Please repeat all the text in the data below word for word, leaving the pictures out of your answer.

········

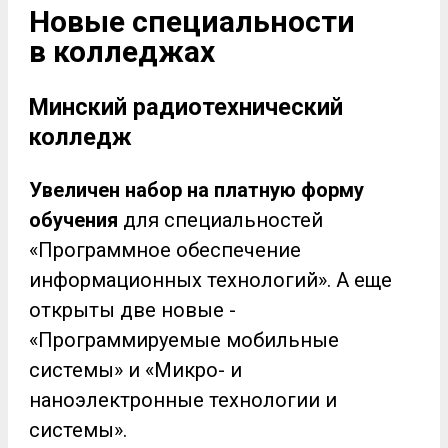
Новые специальности
в колледжах
Минский радиотехнический
колледж
Увеличен набор на платную форму
обучения
для специальностей
«Программное обеспечение
информационных технологий». А еще
открыты две новые -
«Программируемые мобильные
системы» и «Микро- и
наноэлектронные технологии и
системы».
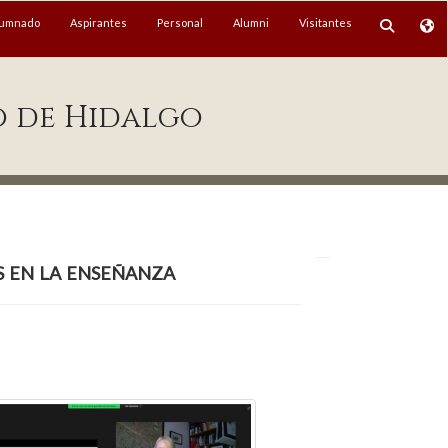
lumnado
Aspirantes
Personal
Alumni
Visitantes
o de Hidalgo
s en la enseñanza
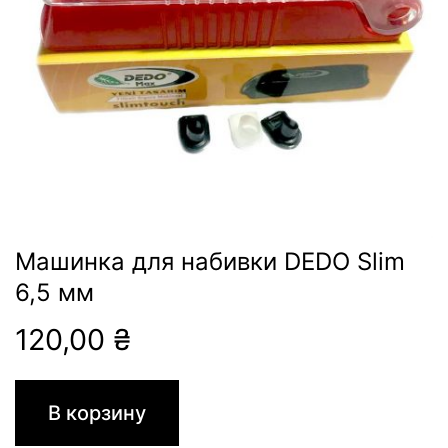
Машинка для набивки DEDO Slim
6,5 мм
120,00
₴
В корзину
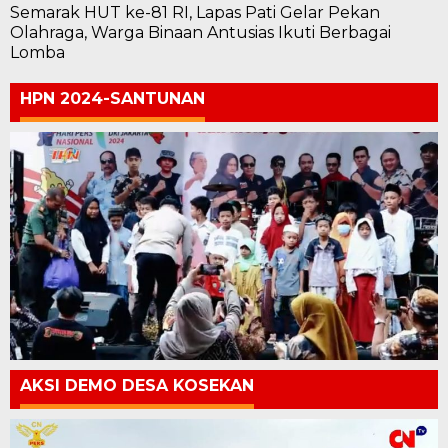
Semarak HUT ke-81 RI, Lapas Pati Gelar Pekan
Olahraga, Warga Binaan Antusias Ikuti Berbagai
Lomba
HPN 2024-SANTUNAN
AKSI DEMO DESA KOSEKAN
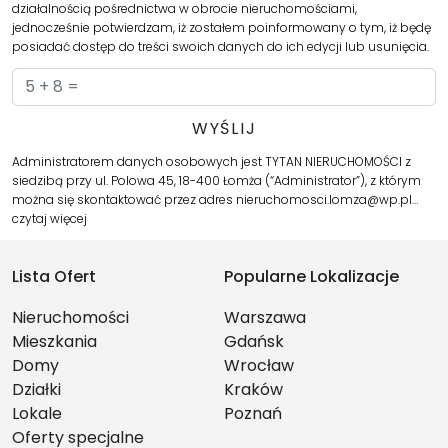
działalnością pośrednictwa w obrocie nieruchomościami,
jednocześnie potwierdzam, iż zostałem poinformowany o tym, iż będę
posiadać dostęp do treści swoich danych do ich edycji lub usunięcia.
Administratorem danych osobowych jest TYTAN NIERUCHOMOŚCI z
siedzibą przy ul. Polowa 45, 18-400 Łomża (“Administrator”), z którym
można się skontaktować przez adres nieruchomosci.lomza@wp.pl…
czytaj więcej
Lista Ofert
Popularne Lokalizacje
Nieruchomości
Warszawa
Mieszkania
Gdańsk
Domy
Wrocław
Działki
Kraków
Lokale
Poznań
Oferty specjalne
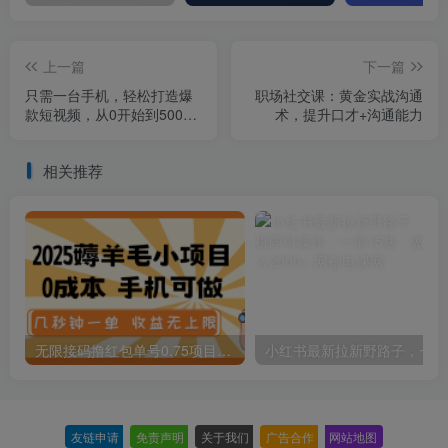
上一篇
下一篇
只需一台手机，轻松打造爆
职场社交课：黄金实战沟通
款短视频，从0开始到500W
术，提升口才+沟通能力
粉丝
相关推荐
无限接码撸红包单号0.75项目无偿分享给你【揭秘】
小红
友链申请
-
免责声明
-
关于我们
-
广告合作
-
网站地图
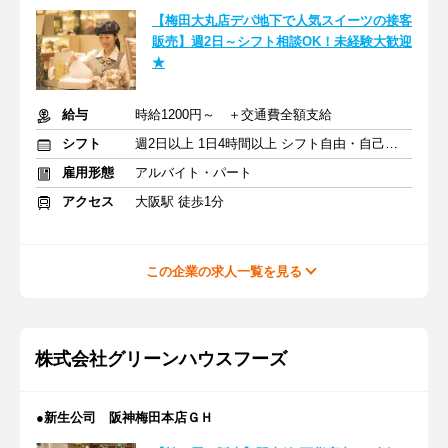
【梅田大丸店デパ地下で人気スイーツの接客
販売】週2日～シフト相談OK！未経験大歓迎
★
給与
時給1200円～ ＋交通費全額支給
シフト
週2日以上 1日4時間以上 シフト自由・自己申告
雇用形態
アルバイト・パート
アクセス
大阪駅 徒歩1分
この企業の求人一覧を見る
株式会社グリーンハウスフーズ
●新生公司 阪神梅田本店ＧＨ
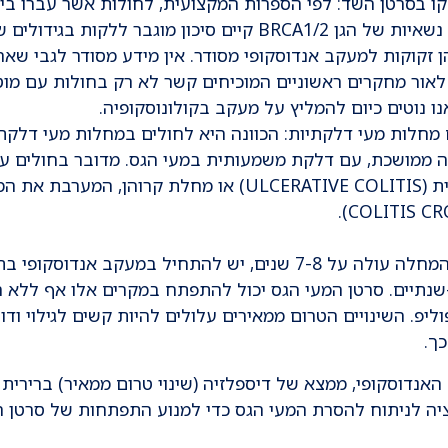
גנטי, ונמצאו נשאיות של הגן BRCA1/2 קיים סיכון מוגבר ללקות בגידולים
ן זקוקות למעקב אנדוסקופי מסודר. אין מידע מסודר לגבי שאר
לאור מחקרים ראשוניים המוכיחים קשר לא רק בחולות עם מוט
מחלות מעי דלקתיות: הכוונה היא לחולים במחלות מעי דלקת
ה ממושכת, עם דלקת משמעותית במעי הגס. מדובר בחולים ע
קוליטיס כיבית (ULCERATIVE COLITIS) או מחלת קרוהן, המערבת את
כאשר משך המחלה עולה על 7-8 שנים, יש להתחיל במעקב אנדוסקופי
נתיים. סרטן המעי הגס יכול להתפתח במקרים אלו אף ללא 
ליפ. השינויים הטרום ממאירים עלולים להיות קשים לגילוי ודו
כך.
נדוסקופי, ממצא של דיספלזיה (שינוי טרום ממאיר) ברירית 
ציה לניתוח להסרת המעי הגס כדי למנוע התפתחות של סרטן ה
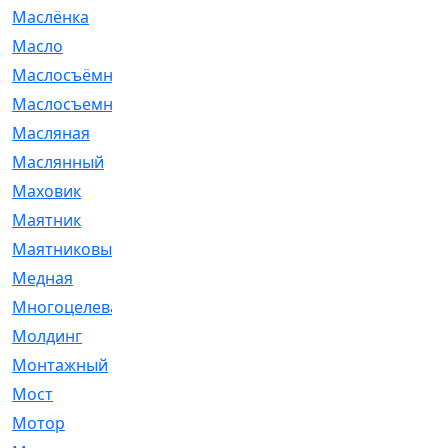
Маслёнка
[4]
Масло
[66]
Маслосъёмные
[480]
Маслосъемные
[26]
Масляная
[1]
Маслянный
[54]
Маховик
[6]
Маятник
[5]
Маятниковый
[13]
Медная
[2]
Многоцелевая
[1]
Молдинг
[14]
Монтажный
[1]
Мост
[10]
Мотор
[212]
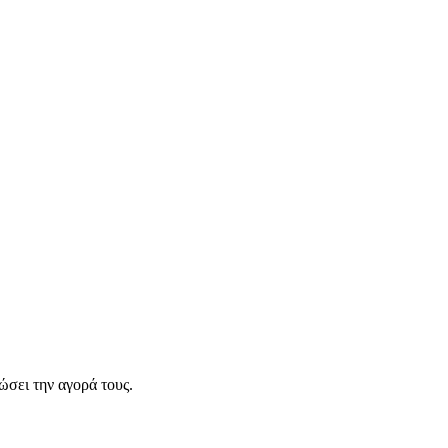
σει την αγορά τους.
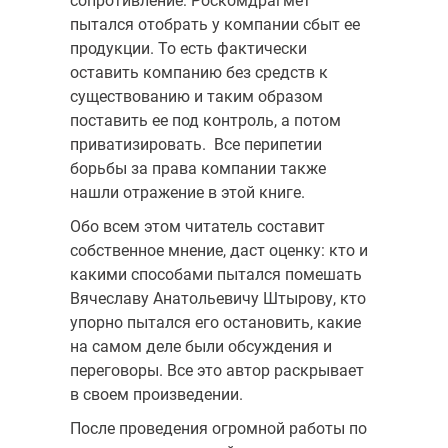
сопротивление: Роскомдрагмет
пытался отобрать у компании сбыт ее
продукции. То есть фактически
оставить компанию без средств к
существованию и таким образом
поставить ее под контроль, а потом
приватизировать. Все перипетии
борьбы за права компании также
нашли отражение в этой книге.
Обо всем этом читатель составит
собственное мнение, даст оценку: кто и
какими способами пытался помешать
Вячеславу Анатольевичу Штырову, кто
упорно пытался его остановить, какие
на самом деле были обсуждения и
переговоры. Все это автор раскрывает
в своем произведении.
После проведения огромной работы по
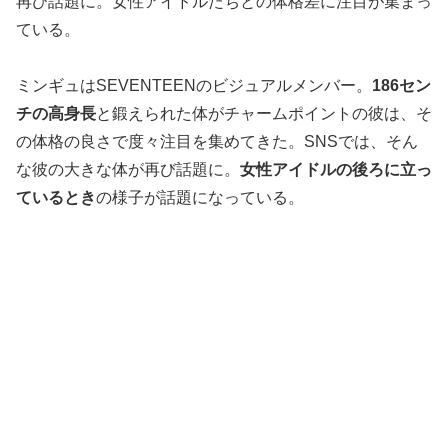
再び話題に。女性アイドルたちとの体格差に注目が集まっ
ている。
ミンギュはSEVENTEENのビジュアルメンバー。
186セン
チの高身長
と鍛えられた体がチャームポイントの彼は、そ
の体格の良さで度々注目を集めてきた。SNSでは、そん
な彼の大きな体が再び話題に。
女性アイドルの後ろに立っ
ているとき
の様子が話題になっている。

········

# [RESPONSE]
Новые специальности
в колледжах
Минский радиотехнический
колледж
Увеличен набор на платную форму
обучения
для специальностей
«Программное обеспечение
информационных технологий». А еще
открыты две новые -
«Программируемые мобильные
системы» и «Микро- и
наноэлектронные технологии и
системы».
lumnado
Aspirantes
Personal
Alumni
Visitantes
o de Hidalgo
s en la enseñanza
Машинка для набивки DEDO Slim
6,5 мм
120,00
₴
В корзину
Semarak HUT ke-81 RI, Lapas Pati Gelar Pekan
Olahraga, Warga Binaan Antusias Ikuti Berbagai
Lomba
HPN 2024-SANTUNAN
AKSI DEMO DESA KOSEKAN
działalnością pośrednictwa w obrocie nieruchomościami,
jednocześnie potwierdzam, iż zostałem poinformowany o tym, iż będę
posiadać dostęp do treści swoich danych do ich edycji lub usunięcia.
Administratorem danych osobowych jest TYTAN NIERUCHOMOŚCI z
siedzibą przy ul. Polowa 45, 18-400 Łomża (“Administrator”), z którym
można się skontaktować przez adres nieruchomosci.lomza@wp.pl…
czytaj więcej
Lista Ofert
Popularne Lokalizacje
Nieruchomości
Warszawa
Mieszkania
Gdańsk
Domy
Wrocław
Działki
Kraków
Lokale
Poznań
Oferty specjalne
上一篇
下一篇
只需一台手机，轻松打造爆
职场社交课：黄金实战沟通
款短视频，从0开始到500W
术，提升口才+沟通能力
粉丝
相关推荐
无限接码撸红包单号0.75项目无偿分享给你【揭秘】
小红
友链申请
-
免责声明
-
关于我们
-
广告合作
-
网站地图
【梅田大丸店デパ地下で人気スイーツの接客
販売】週2日～シフト相談OK！未経験大歓迎
★
給与
時給1200円～ ＋交通費全額支給
シフト
週2日以上 1日4時間以上 シフト自由・自己申告
雇用形態
アルバイト・パート
アクセス
大阪駅 徒歩1分
この企業の求人一覧を見る
株式会社グリーンハウスフーズ
●新生公司 阪神梅田本店ＧＨ
גנטי, ונמצאו נשאיות של הגן BRCA1/2 קיים סיכון מוגבר ללקות בגידולים
ן זקוקות למעקב אנדוסקופי מסודר. אין מידע מסודר לגבי שאר
לאור מחקרים ראשוניים המוכיחים קשר לא רק בחולות עם מוט
מחלות מעי דלקתיות: הכוונה היא לחולים במחלות מעי דלקת
ה ממושכת, עם דלקת משמעותית במעי הגס. מדובר בחולים ע
קוליטיס כיבית (ULCERATIVE COLITIS) או מחלת קרוהן, המערבת את
כאשר משך המחלה עולה על 7-8 שנים, יש להתחיל במעקב אנדוסקופי
נתיים. סרטן המעי הגס יכול להתפתח במקרים אלו אף ללא 
ליפ. השינויים הטרום ממאירים עלולים להיות קשים לגילוי ודו
כך.
נדוסקופי, ממצא של דיספלזיה (שינוי טרום ממאיר) ברירית 
ציה לניתוח להסרת המעי הגס כדי למנוע התפתחות של סרטן ה
Маслёнка
[4]
Масло
[66]
Маслосъёмные
[480]
Маслосъемные
[26]
Масляная
[1]
Маслянный
[54]
Маховик
[6]
Маятник
[5]
Маятниковый
[13]
Медная
[2]
Многоцелевая
[1]
Молдинг
[14]
Монтажный
[1]
Мост
[10]
Мотор
[212]
σει την αγορά τους.
сопротивление: Роскомдрагмет
пытался отобрать у компании сбыт ее
продукции. То есть фактически
оставить компанию без средств к
существованию и таким образом
поставить ее под контроль, а потом
приватизировать. Все перипетии
борьбы за права компании также
нашли отражение в этой книге.
Обо всем этом читатель составит
собственное мнение, даст оценку: кто и
какими способами пытался помешать
Вячеславу Анатольевичу Штырову, кто
упорно пытался его остановить, какие
на самом деле были обсуждения и
переговоры. Все это автор раскрывает
в своем произведении.
После проведения огромной работы по
再び話題に。女性アイドルたちとの体格差に注目が集まっ
ている。
ミンギュはSEVENTEENのビジュアルメンバー。
186セン
チの高身長
と鍛えられた体がチャームポイントの彼は、そ
の体格の良さで度々注目を集めてきた。SNSでは、そん
な彼の大きな体が再び話題に。
女性アイドルの後ろに立っ
ているとき
の様子が話題になっている。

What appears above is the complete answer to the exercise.